EXERCISE AIM —
Everything in the listing should be copied exactly, save for the pictures.

GIVEN MATERIAL —
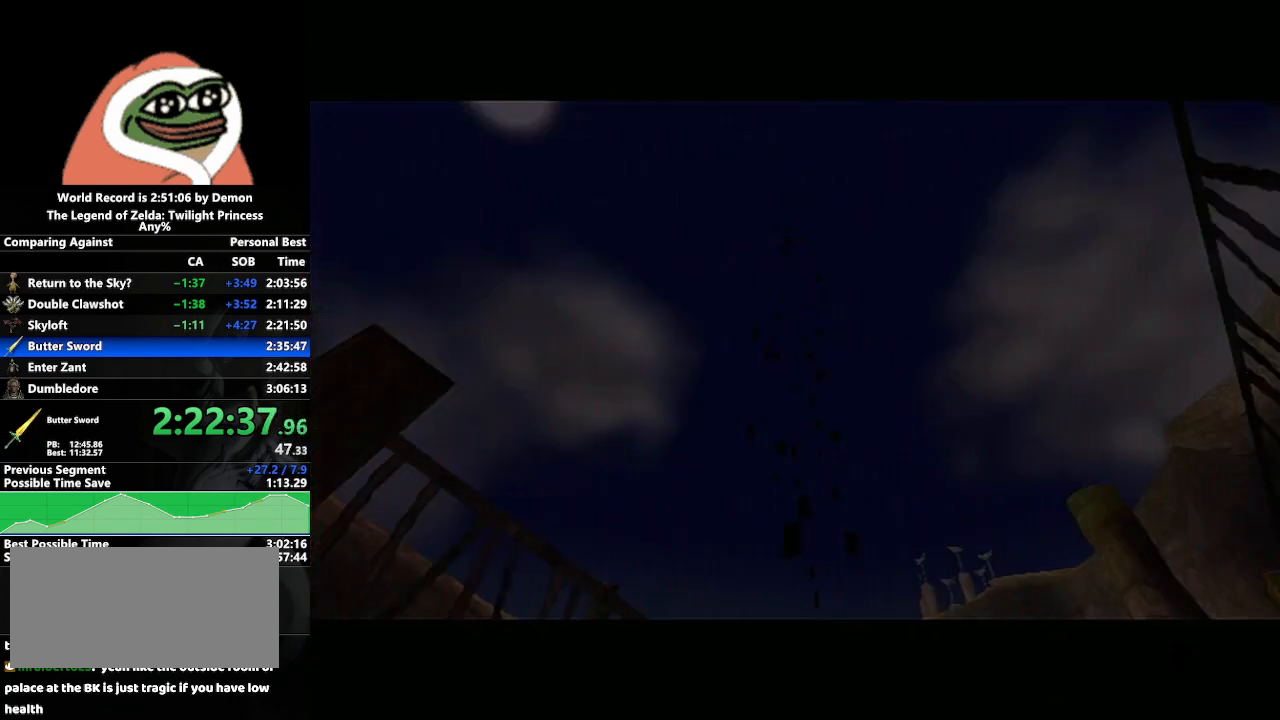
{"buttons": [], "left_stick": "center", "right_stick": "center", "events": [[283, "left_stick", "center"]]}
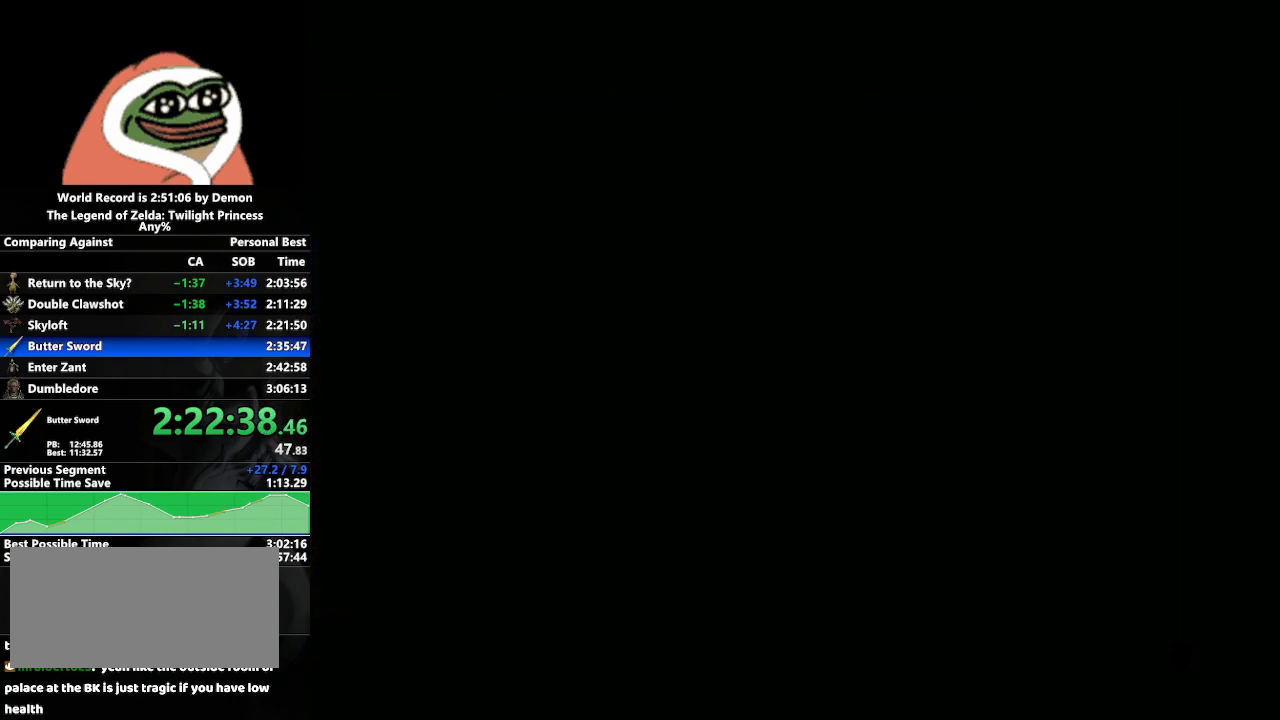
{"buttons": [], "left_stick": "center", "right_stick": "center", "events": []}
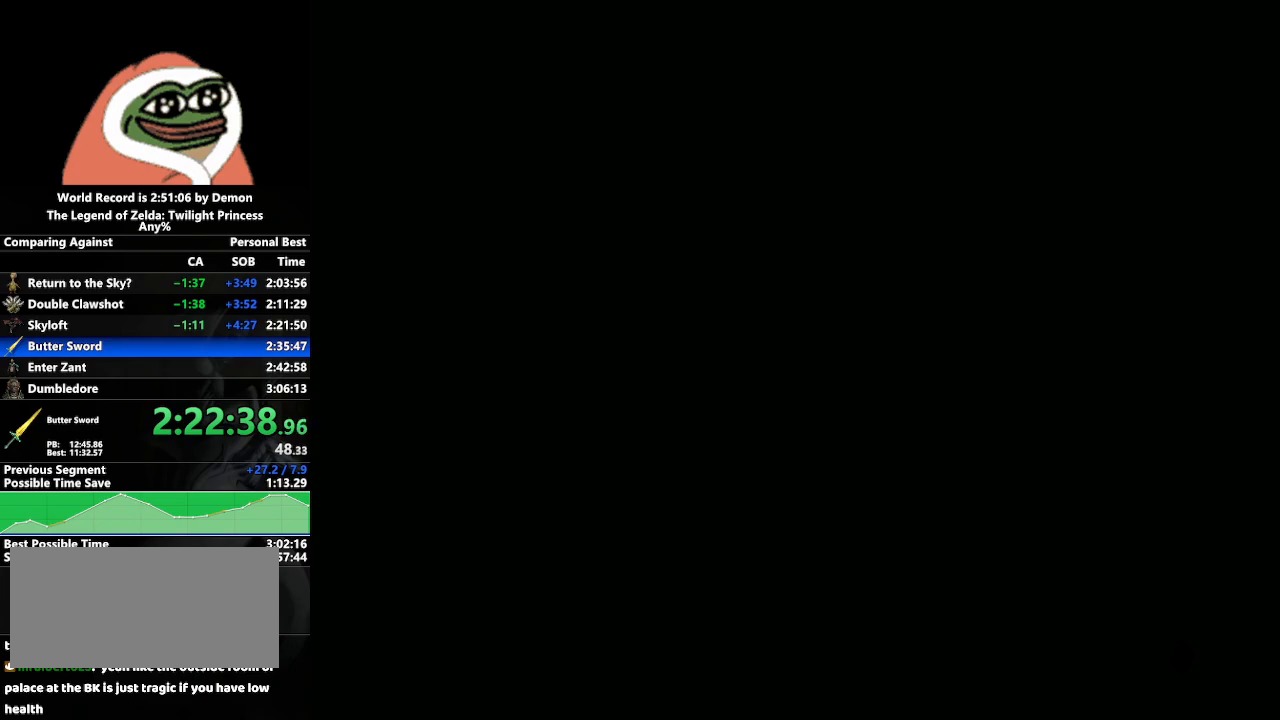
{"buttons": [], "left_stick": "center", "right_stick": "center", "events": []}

PROBLEM SOLUTION —
{"buttons": [], "left_stick": "center", "right_stick": "center", "events": [[283, "left_stick", "center"]]}
{"buttons": [], "left_stick": "center", "right_stick": "center", "events": []}
{"buttons": [], "left_stick": "center", "right_stick": "center", "events": []}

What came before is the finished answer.